A outra representante da “família” no processo eleitoral é alguém com quem Fernando Collor não cultiva mais relação alguma. Thereza, que ainda usa o sobrenome Collor, é viúva de Pedro Collor, o irmão que detonou o processo que levou Collor ao impeachment. Casada com o empresário Gustavo Halbreich, que nada tem a ver com a família do ex-presidente, Thereza pretende ser candidata a deputada pelo PSDB de São Paulo. Para João Caldas, a candidatura é apenas combustível para mesa de botequim. “Ela sempre diz que vai ser candidata e, no final, desiste”, desdenha. Por ora, ela leva o projeto adiante.

Musa do impeachment

“O Fernando tem o direito de querer ser presidente, mas se antes teve problemas com um Fiat Elba, agora vai ter com uma Masserati” Thereza Collor, estilista (Crédito:Amanda Perobelli)

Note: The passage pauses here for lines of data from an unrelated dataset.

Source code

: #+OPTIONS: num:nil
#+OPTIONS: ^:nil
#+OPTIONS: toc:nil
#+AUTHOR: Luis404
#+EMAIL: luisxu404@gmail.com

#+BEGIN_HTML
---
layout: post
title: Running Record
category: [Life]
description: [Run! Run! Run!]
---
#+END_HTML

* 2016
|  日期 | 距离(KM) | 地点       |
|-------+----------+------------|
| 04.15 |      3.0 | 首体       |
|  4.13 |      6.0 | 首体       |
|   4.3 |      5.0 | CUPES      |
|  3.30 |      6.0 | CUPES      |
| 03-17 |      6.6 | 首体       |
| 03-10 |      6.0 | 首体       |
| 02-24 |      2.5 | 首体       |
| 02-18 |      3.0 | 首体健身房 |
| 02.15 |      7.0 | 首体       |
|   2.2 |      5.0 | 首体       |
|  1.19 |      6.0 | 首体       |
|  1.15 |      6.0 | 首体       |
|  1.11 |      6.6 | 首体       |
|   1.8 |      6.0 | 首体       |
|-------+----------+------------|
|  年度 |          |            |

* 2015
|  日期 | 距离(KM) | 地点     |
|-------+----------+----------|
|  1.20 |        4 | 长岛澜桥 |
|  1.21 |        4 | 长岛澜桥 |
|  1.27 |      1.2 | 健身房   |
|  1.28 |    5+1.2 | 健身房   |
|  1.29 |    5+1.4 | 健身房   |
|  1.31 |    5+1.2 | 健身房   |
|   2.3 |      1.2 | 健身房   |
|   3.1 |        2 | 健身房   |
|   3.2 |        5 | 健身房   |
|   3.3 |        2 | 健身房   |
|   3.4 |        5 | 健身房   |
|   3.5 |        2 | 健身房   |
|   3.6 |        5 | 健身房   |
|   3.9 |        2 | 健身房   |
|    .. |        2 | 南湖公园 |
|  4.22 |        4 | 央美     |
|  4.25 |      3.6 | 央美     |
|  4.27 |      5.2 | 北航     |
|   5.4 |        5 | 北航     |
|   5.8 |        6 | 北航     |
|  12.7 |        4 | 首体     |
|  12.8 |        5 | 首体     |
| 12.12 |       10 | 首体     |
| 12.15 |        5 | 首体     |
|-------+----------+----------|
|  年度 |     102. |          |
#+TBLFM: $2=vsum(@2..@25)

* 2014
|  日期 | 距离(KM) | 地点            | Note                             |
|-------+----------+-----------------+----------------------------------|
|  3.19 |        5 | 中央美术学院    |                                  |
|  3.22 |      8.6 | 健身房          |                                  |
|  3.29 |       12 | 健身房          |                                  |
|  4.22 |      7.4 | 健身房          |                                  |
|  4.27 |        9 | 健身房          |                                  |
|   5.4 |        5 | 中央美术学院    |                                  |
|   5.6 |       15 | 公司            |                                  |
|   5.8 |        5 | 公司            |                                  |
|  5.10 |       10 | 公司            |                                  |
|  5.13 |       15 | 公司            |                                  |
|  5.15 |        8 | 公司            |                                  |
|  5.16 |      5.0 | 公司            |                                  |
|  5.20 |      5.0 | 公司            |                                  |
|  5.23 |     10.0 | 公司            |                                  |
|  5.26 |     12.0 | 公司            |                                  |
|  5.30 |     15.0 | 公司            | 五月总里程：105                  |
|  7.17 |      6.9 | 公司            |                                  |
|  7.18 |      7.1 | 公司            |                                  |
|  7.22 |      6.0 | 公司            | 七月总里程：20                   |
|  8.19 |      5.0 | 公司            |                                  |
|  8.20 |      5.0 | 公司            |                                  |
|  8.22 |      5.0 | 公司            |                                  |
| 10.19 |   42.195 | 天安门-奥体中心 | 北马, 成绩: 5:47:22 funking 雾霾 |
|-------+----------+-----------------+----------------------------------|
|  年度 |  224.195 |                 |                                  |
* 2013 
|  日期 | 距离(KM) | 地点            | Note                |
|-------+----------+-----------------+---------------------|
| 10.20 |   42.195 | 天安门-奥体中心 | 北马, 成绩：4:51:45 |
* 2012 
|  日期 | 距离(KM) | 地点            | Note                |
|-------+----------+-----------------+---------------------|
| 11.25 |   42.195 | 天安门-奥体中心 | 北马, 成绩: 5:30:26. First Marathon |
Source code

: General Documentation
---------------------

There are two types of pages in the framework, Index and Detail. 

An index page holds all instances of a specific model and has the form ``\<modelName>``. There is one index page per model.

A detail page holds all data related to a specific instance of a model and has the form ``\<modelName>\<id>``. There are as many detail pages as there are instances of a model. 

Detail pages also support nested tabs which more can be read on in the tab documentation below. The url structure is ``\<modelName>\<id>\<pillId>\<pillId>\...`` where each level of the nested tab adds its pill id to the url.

A “musa do impeachment”, como ficou conhecida a bela morena à época casada com Pedro Collor, pretende marcar a sua campanha no discurso de combate à corrupção, pontuando exatamente a lembrança dos tempos da briga fratricida entre os Collor de Mello. Em entrevista recente, ela ironizou a candidatura do ex-cunhado à Presidência: “O Fernando tem o direito de querer ser presidente, mas se naquela época ele teve problemas com um Fiat Elba, agora vai ter com uma Masserati, uma Ferrari e um Porsche. Achei que com o tempo e a maturidade, ele poderia ter aprendido um pouco mais”. Thereza refere-se a dois momentos. No processo de impeachment, uma das provas de sua participação foi o fato de um dos “fantasmas” (personagens fictícios com os quais o tesoureiro PC Farias abria contas bancárias) de PC ter comprado para Collor um Fiat Elba. Agora réu na Lava Jato, Collor viu seus carros de luxo, das marcas mencionadas por Thereza, serem apreendidos na Operação Politeia, da PF.

Se Fernando Collor em 1989 introduziu o marketing na política brasileira, desta vez não há ainda marqueteiro escolhido, e Daniel Tourinho imagina que desta vez nem haja um grande nome da área por trás da campanha. Como Collor se recusou a receber ISTOÉ para falar sobre seus planos, não foi possível saber detalhes de como ele estruturará a estratégia eleitoral deste ano. Outro profissional-chave que ele ainda não definiu é o tesoureiro. Para o PTC estão reservados R$ 6,3 milhões. Um problema a menos na nova tentativa de Collor regressar ao poder, uma empreitada hoje totalmente improvável. Os clãs perderam força e não seduzem mais como em outrora. Melhor assim.